SoftwareAG/nyoka

retinaNet pmml predict

zj463261929 opened this issue · 3 comments

  1. h5-> pmml:
    model = load_model('resnet50_coco_best_v2.1.0.h5', backbone_name='resnet101')

backbone = 'resnet'
RetinanetToPmml(
model,
input_shape=(224,224,3),
backbone_name=backbone,
pmml_file_name="retinanet_with_coco_1.pmml",
model_name="RetinaNet model",
description="A Retinanet model with resnet as backbone"
)
2. pmml predict:
from pypmml import Model
import cv2
import pandas as pd

model = Model.load('retinanet_with_coco_1.pmml')
img = cv2.imread("20190506053526137.jpg", 0)
data = pd.DataFrame(img)
result = model.predict(data)
print (result.shape)

why result shape = (0, 0)??? or The prediction method is wrong???
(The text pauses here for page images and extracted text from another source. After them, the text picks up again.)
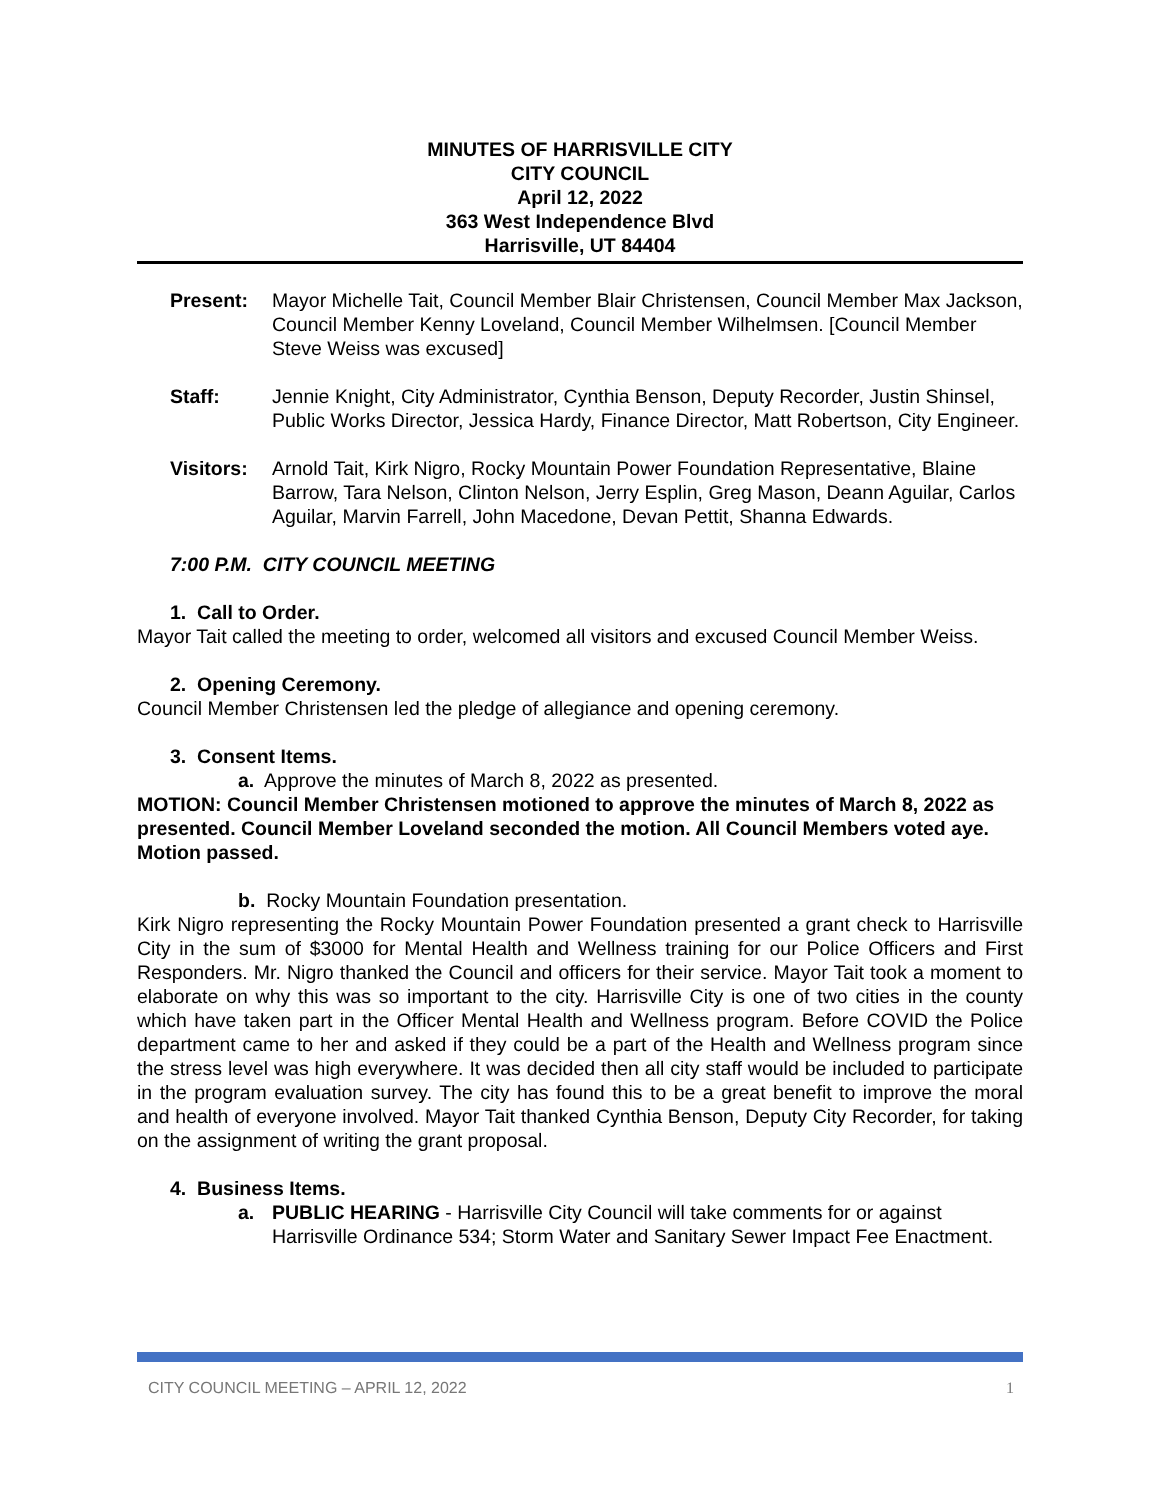MINUTES OF HARRISVILLE CITY
CITY COUNCIL
April 12, 2022
363 West Independence Blvd
Harrisville, UT 84404
Present: Mayor Michelle Tait, Council Member Blair Christensen, Council Member Max Jackson, Council Member Kenny Loveland, Council Member Wilhelmsen. [Council Member Steve Weiss was excused]
Staff: Jennie Knight, City Administrator, Cynthia Benson, Deputy Recorder, Justin Shinsel, Public Works Director, Jessica Hardy, Finance Director, Matt Robertson, City Engineer.
Visitors:
Arnold Tait, Kirk Nigro, Rocky Mountain Power Foundation Representative, Blaine Barrow, Tara Nelson, Clinton Nelson, Jerry Esplin, Greg Mason, Deann Aguilar, Carlos Aguilar, Marvin Farrell, John Macedone, Devan Pettit, Shanna Edwards.
7:00 P.M. CITY COUNCIL MEETING
1. Call to Order.
Mayor Tait called the meeting to order, welcomed all visitors and excused Council Member Weiss.
2. Opening Ceremony.
Council Member Christensen led the pledge of allegiance and opening ceremony.
3. Consent Items.
a. Approve the minutes of March 8, 2022 as presented.
MOTION: Council Member Christensen motioned to approve the minutes of March 8, 2022 as presented. Council Member Loveland seconded the motion. All Council Members voted aye. Motion passed.
b. Rocky Mountain Foundation presentation.
Kirk Nigro representing the Rocky Mountain Power Foundation presented a grant check to Harrisville City in the sum of $3000 for Mental Health and Wellness training for our Police Officers and First Responders. Mr. Nigro thanked the Council and officers for their service. Mayor Tait took a moment to elaborate on why this was so important to the city. Harrisville City is one of two cities in the county which have taken part in the Officer Mental Health and Wellness program. Before COVID the Police department came to her and asked if they could be a part of the Health and Wellness program since the stress level was high everywhere. It was decided then all city staff would be included to participate in the program evaluation survey. The city has found this to be a great benefit to improve the moral and health of everyone involved. Mayor Tait thanked Cynthia Benson, Deputy City Recorder, for taking on the assignment of writing the grant proposal.
4. Business Items.
a. PUBLIC HEARING - Harrisville City Council will take comments for or against Harrisville Ordinance 534; Storm Water and Sanitary Sewer Impact Fee Enactment.
CITY COUNCIL MEETING – APRIL 12, 2022 1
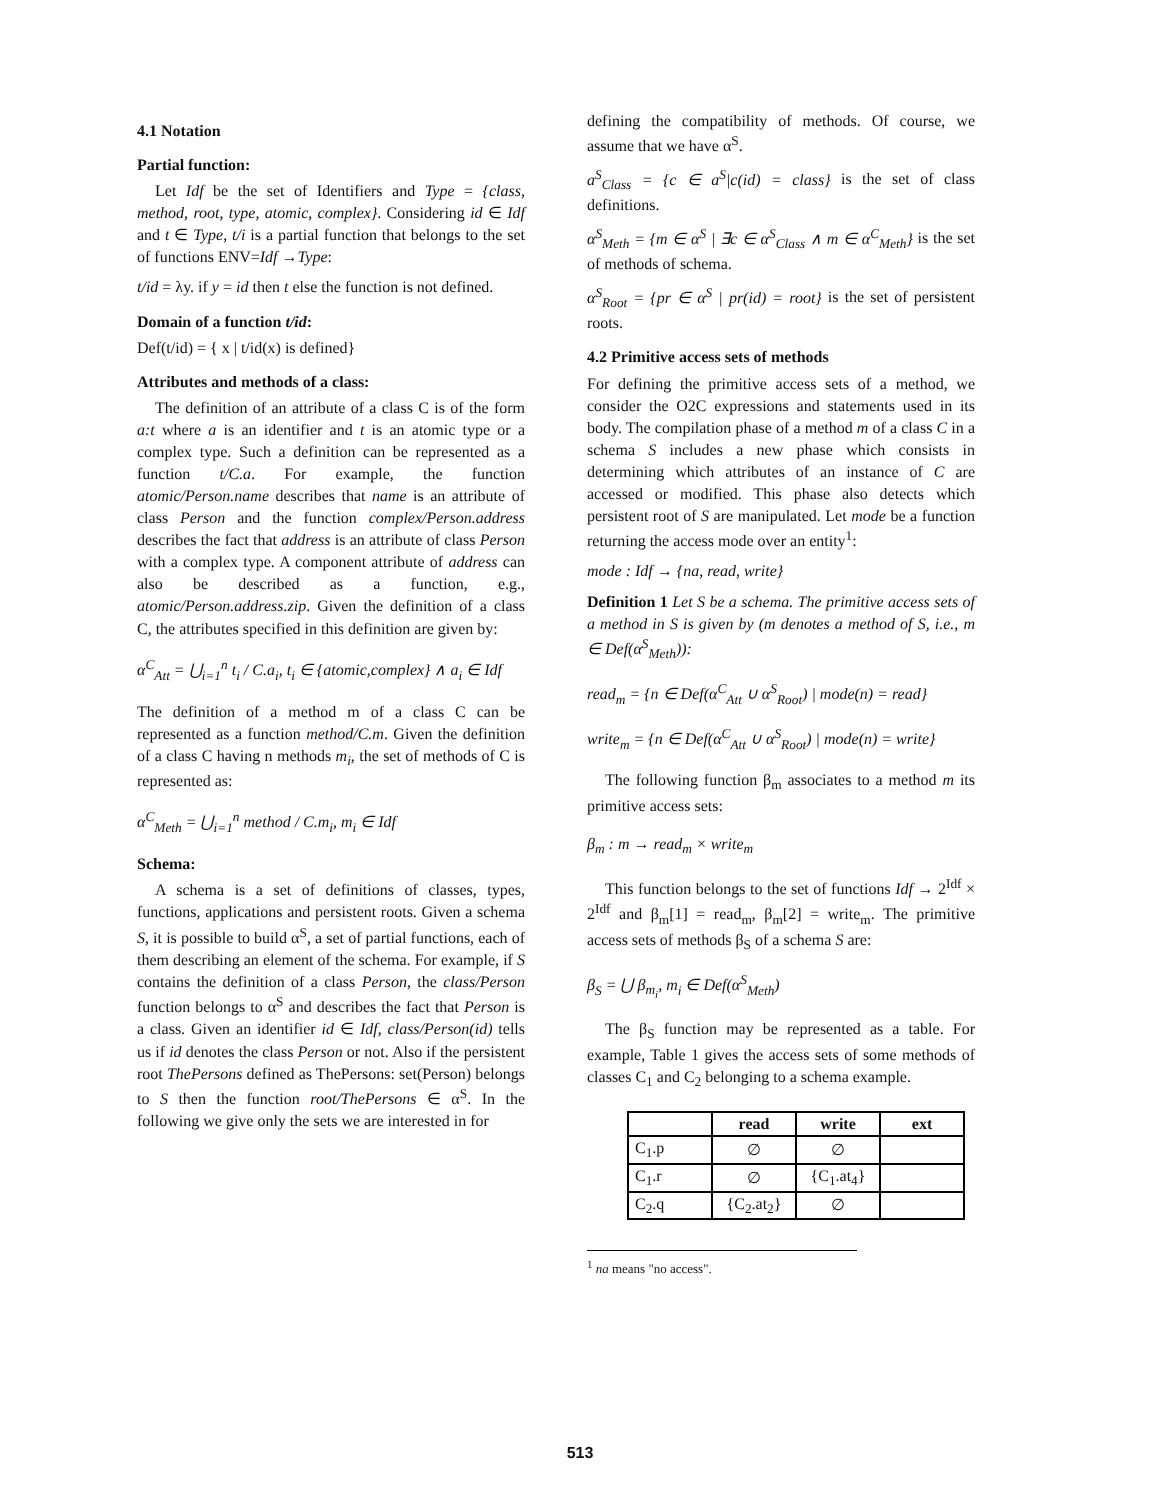4.1 Notation
Partial function:
Let Idf be the set of Identifiers and Type = {class, method, root, type, atomic, complex}. Considering id ∈ Idf and t ∈ Type, t/i is a partial function that belongs to the set of functions ENV=Idf →Type:
t/id = λy. if y = id then t else the function is not defined.
Domain of a function t/id:
Def(t/id) = { x | t/id(x) is defined}
Attributes and methods of a class:
The definition of an attribute of a class C is of the form a:t where a is an identifier and t is an atomic type or a complex type. Such a definition can be represented as a function t/C.a. For example, the function atomic/Person.name describes that name is an attribute of class Person and the function complex/Person.address describes the fact that address is an attribute of class Person with a complex type. A component attribute of address can also be described as a function, e.g., atomic/Person.address.zip. Given the definition of a class C, the attributes specified in this definition are given by:
α<sup>C</sup><sub>Att</sub> = ⋃<sub>i=1</sub><sup>n</sup> t<sub>i</sub> / C.a<sub>i</sub>, t<sub>i</sub> ∈ {atomic,complex} ∧ a<sub>i</sub> ∈ Idf
The definition of a method m of a class C can be represented as a function method/C.m. Given the definition of a class C having n methods m<sub>i</sub>, the set of methods of C is represented as:
α<sup>C</sup><sub>Meth</sub> = ⋃<sub>i=1</sub><sup>n</sup> method / C.m<sub>i</sub>, m<sub>i</sub> ∈ Idf
Schema:
A schema is a set of definitions of classes, types, functions, applications and persistent roots. Given a schema S, it is possible to build α<sup>S</sup>, a set of partial functions, each of them describing an element of the schema. For example, if S contains the definition of a class Person, the class/Person function belongs to α<sup>S</sup> and describes the fact that Person is a class. Given an identifier id ∈ Idf, class/Person(id) tells us if id denotes the class Person or not. Also if the persistent root ThePersons defined as ThePersons: set(Person) belongs to S then the function root/ThePersons ∈ α<sup>S</sup>. In the following we give only the sets we are interested in for
defining the compatibility of methods. Of course, we assume that we have α<sup>S</sup>.
a<sup>S</sup><sub>Class</sub> = {c ∈ a<sup>S</sup>|c(id) = class} is the set of class definitions.
α<sup>S</sup><sub>Meth</sub> = {m ∈ α<sup>S</sup> | ∃c ∈ α<sup>S</sup><sub>Class</sub> ∧ m ∈ α<sup>C</sup><sub>Meth</sub>} is the set of methods of schema.
α<sup>S</sup><sub>Root</sub> = {pr ∈ α<sup>S</sup> | pr(id) = root} is the set of persistent roots.
4.2 Primitive access sets of methods
For defining the primitive access sets of a method, we consider the O2C expressions and statements used in its body. The compilation phase of a method m of a class C in a schema S includes a new phase which consists in determining which attributes of an instance of C are accessed or modified. This phase also detects which persistent root of S are manipulated. Let mode be a function returning the access mode over an entity<sup>1</sup>:
mode : Idf → {na, read, write}
Definition 1 Let S be a schema. The primitive access sets of a method in S is given by (m denotes a method of S, i.e., m ∈ Def(α<sup>S</sup><sub>Meth</sub>)):
read<sub>m</sub> = {n ∈ Def(α<sup>C</sup><sub>Att</sub> ∪ α<sup>S</sup><sub>Root</sub>) | mode(n) = read}
write<sub>m</sub> = {n ∈ Def(α<sup>C</sup><sub>Att</sub> ∪ α<sup>S</sup><sub>Root</sub>) | mode(n) = write}
The following function β<sub>m</sub> associates to a method m its primitive access sets:
β<sub>m</sub> : m → read<sub>m</sub> × write<sub>m</sub>
This function belongs to the set of functions Idf → 2<sup>Idf</sup> × 2<sup>Idf</sup> and β<sub>m</sub>[1] = read<sub>m</sub>, β<sub>m</sub>[2] = write<sub>m</sub>. The primitive access sets of methods β<sub>S</sub> of a schema S are:
β<sub>S</sub> = ⋃ β<sub>m<sub>i</sub></sub>, m<sub>i</sub> ∈ Def(α<sup>S</sup><sub>Meth</sub>)
The β<sub>S</sub> function may be represented as a table. For example, Table 1 gives the access sets of some methods of classes C<sub>1</sub> and C<sub>2</sub> belonging to a schema example.
| | read | write | ext |
| --- | --- | --- | --- |
| C<sub>1</sub>.p | ∅ | ∅ | |
| C<sub>1</sub>.r | ∅ | {C<sub>1</sub>.at<sub>4</sub>} | |
| C<sub>2</sub>.q | {C<sub>2</sub>.at<sub>2</sub>} | ∅ | |
<sup>1</sup> na means "no access".
513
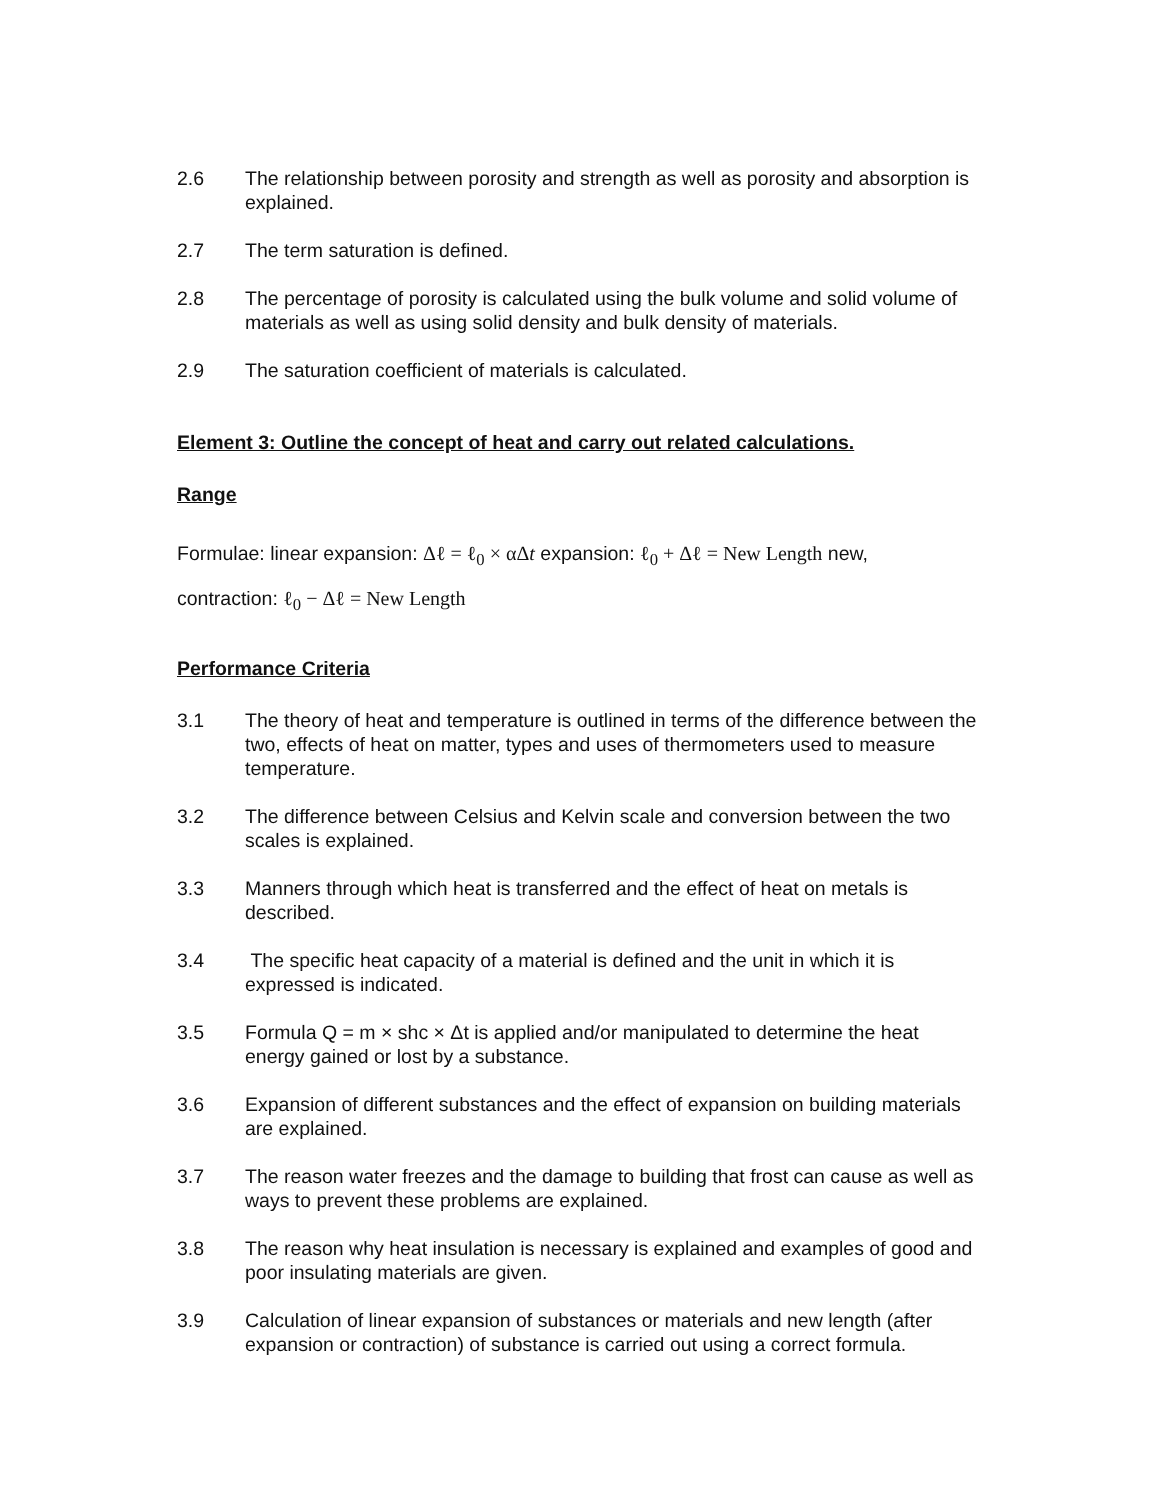2.6 The relationship between porosity and strength as well as porosity and absorption is explained.
2.7 The term saturation is defined.
2.8 The percentage of porosity is calculated using the bulk volume and solid volume of materials as well as using solid density and bulk density of materials.
2.9 The saturation coefficient of materials is calculated.
Element 3: Outline the concept of heat and carry out related calculations.
Range
Formulae: linear expansion: Δℓ = ℓ<sub>0</sub> × αΔt expansion: ℓ<sub>0</sub> + Δℓ = New Length new,
contraction: ℓ<sub>0</sub> − Δℓ = New Length
Performance Criteria
3.1 The theory of heat and temperature is outlined in terms of the difference between the two, effects of heat on matter, types and uses of thermometers used to measure temperature.
3.2 The difference between Celsius and Kelvin scale and conversion between the two scales is explained.
3.3 Manners through which heat is transferred and the effect of heat on metals is described.
3.4 The specific heat capacity of a material is defined and the unit in which it is expressed is indicated.
3.5 Formula Q = m × shc × Δt is applied and/or manipulated to determine the heat energy gained or lost by a substance.
3.6 Expansion of different substances and the effect of expansion on building materials are explained.
3.7 The reason water freezes and the damage to building that frost can cause as well as ways to prevent these problems are explained.
3.8 The reason why heat insulation is necessary is explained and examples of good and poor insulating materials are given.
3.9 Calculation of linear expansion of substances or materials and new length (after expansion or contraction) of substance is carried out using a correct formula.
Hi @zj463261929, I am not sure how pypmml works. They will be able to explain it better. Again, do they support the DeepNetwork element as this is not part of the official schema yet?

thank you, Can you tell me how I should predict my model, e.g "retinanet_with_coco_1.pmml"
input: image data、class name
output: bbox、score、class information

Talking about the PMML, it takes an image as input. The resource "KerasRetinaNet.jar" contains the utility functions for pre-processing and converting the image into required format (base64 string in this case). I hope it answers your question.